The atrocities were committed in reprisal for the attack on May 27, 1942, of Reinhard Heydrich, Hitler’s deputy protector for Bohemia and Moravia, who was one of the chief planners of the so-called Final Solution to the Jewish Problem in January 1942.
Heydrich, who died eight days after the attack, was killed by two Czech patriots who were parachuted into Nazi-occupied Czechoslovakia after a flight from Britain.
Among those who came to take part in the unveiling of a memorial plaque in Kolin’s main square and participate in a service in its restored early Baroque synagogue were 13 survivors of the Kolin Jewish community, who now live in different countries.

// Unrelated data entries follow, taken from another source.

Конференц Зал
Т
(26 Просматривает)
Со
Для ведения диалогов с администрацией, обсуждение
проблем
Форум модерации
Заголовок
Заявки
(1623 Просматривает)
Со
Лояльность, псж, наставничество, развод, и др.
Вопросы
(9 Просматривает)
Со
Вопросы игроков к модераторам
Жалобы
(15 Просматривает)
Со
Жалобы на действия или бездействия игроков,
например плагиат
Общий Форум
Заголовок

The first Jewish service to be held here in decades was conducted by Rabbi Andrew Goldstein of London and Rabbi Brian Fox of Sydney.
The synagogue building, built between 1642 and 1696 and since the war used as a storehouse, will be the site of a Jewish museum.
The commemoration ceremony was attended by Israel’s ambassador to Czechoslovakia, Yoel Sher; Catholic clergy; and members of Jewish congregations in London; Chicago; New Haven, Conn.; Tel Aviv; and Sydney, Australia.
The Jews from these cities are members of synagogues which now house Torah scrolls originally from the Kolin synagogue.
The mayor of Kolin, Jiri Buric, recalled in his address the 600-year history of the town’s Jewish population and what their loss means to the community.
An essay contest among high school students was organized on the topic of the Holocaust. The four best writers were awarded Ernest Heller prizes, named after a Kolin Jew who escaped in the early 1940s to Palestine, joined the free Czechoslovak army and was killed in battle in the Carpathian Mountains fighting the Nazis to liberate Czechoslovakia.